Great points KarliThought you might be interested in an article I read by Hirsch In it he states:How people learn: "learning to learn" versus "piling up of mere facts" in four principles1. The ability to learn something new is not primarily a general, formal skill. It is chiefly a domain specific skill. For instance, the ability to learn something new about math, music, or history depends on the knowledge that one already possesses about those subjects (this is me again: Check out Bloom's Taxonomy ). This means that learning to learn always entails acquiring relevant knowledge about specific domains.2. General ablility to learn is highly correlated with general knowledge.....learning ability depends chiefly on having relevant prior knowledge.3. The best way to learn a subject is to learn its general principles and to study an ample number of diverse examples that illustrate those principles (good argument for method books perhaps?)...A broad range of examples should be studied, but studying too many is a waste of time.4. Broad general knowledge is the best entree to deep knowledge. After students gain a broad context by developing a sense of the whole domain, they can mentally fit the various parts that follow into that whole, and make sense of them.Hope this helps.
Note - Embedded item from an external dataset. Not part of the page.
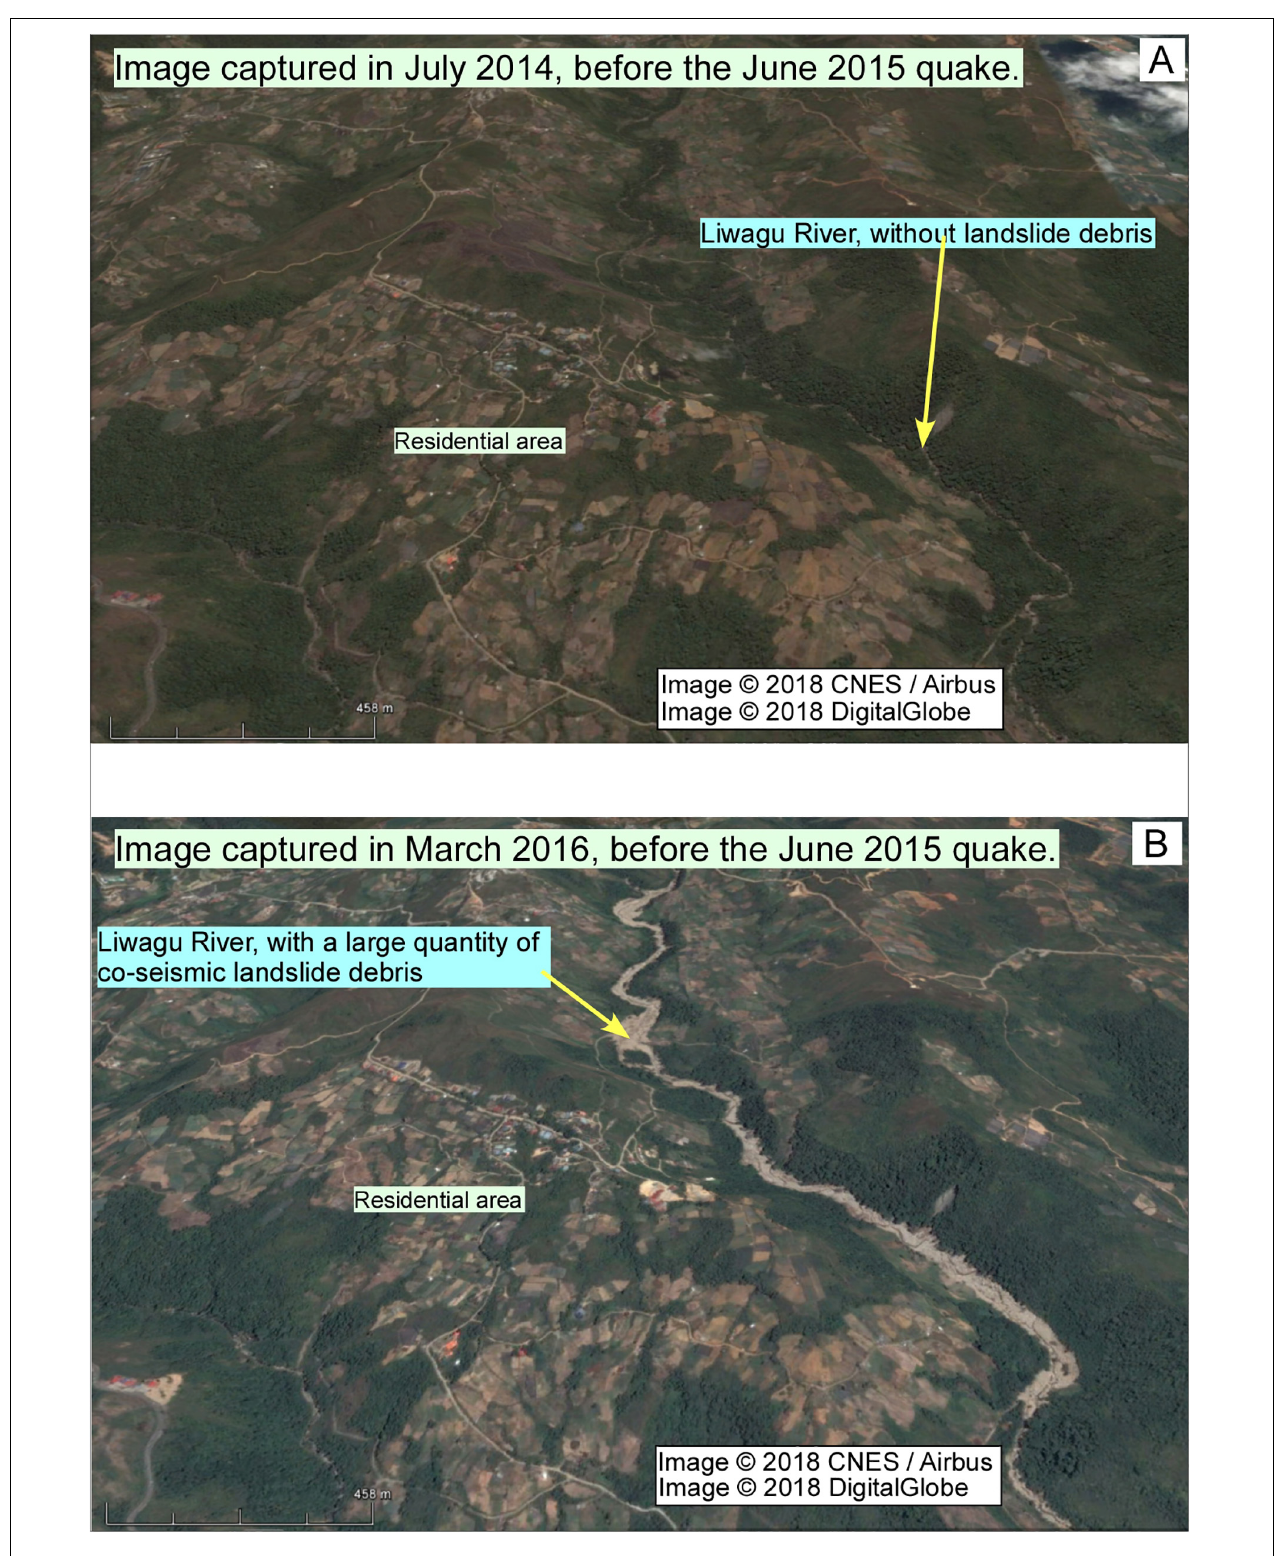
FIGURE 8 | Google satellite images show the scenes captured before (A) and after (B) the June 2015 quake in Sabah. The changes in Liwagu River are highlighted. The filling on the river bed are the remains of the debris that was derived from the earthquake induced landslides in the Mt. Kinabalu region. The debris filled river makes it vulnerable to future fluvial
Actually, this is not altogether true. There can be a lot of damage done both physically and psychologically if a piece is given without the proper guidence and knowledge to back up the learning process and experience.
Accordong to oficial statistic any method book publisher compony is selling 100 books for first year of learning to 10 books of second and 1 of the third.Money mostly made from very beginners.
Certainly nobody has ever died from playing something "inappropriate" for a couple weeks. Or else, I'd have been dead a long time ago.
It would be nice for those who have stuck with the method books to give a sampling of what they have assigned afterwards to say, 4-5 students.
Hi Karli,I think you pretty much said it yourself - damage can happen if the prone student is given the wrong piece. However, in most cases, and especially if the student is used to working with a lot of pieces for different amounts of time and to different levels, most students won't be so driven or even notice the piece put aside. We all give a piece we think is not so hard or we think is likable, to find it doesn't fit the students AT ALL.
If I did have a student who was stuck in a piece, I would come to them with something new and be excited and say what a great opportunity we have moving onto this new one. Get them excited about it, help them change focus.
From my own experience, it is general attitudes that influence confidence rather than specific pieces.
For example, my intermediate teacher would overlook ornaments and comment that they were played quickly and I was not ready for them - couldn't play fast enough. Rather than show me how to work through how to play them, we avoided them. I still freeze whenever I come to ornaments and I usually have to realise I am trying to play them too fast before I actually make them fit rhythmically. It is frustrating. She was a wonderful teacher who nurtured my love of music, but there are things like that we must beware of in our general approaches.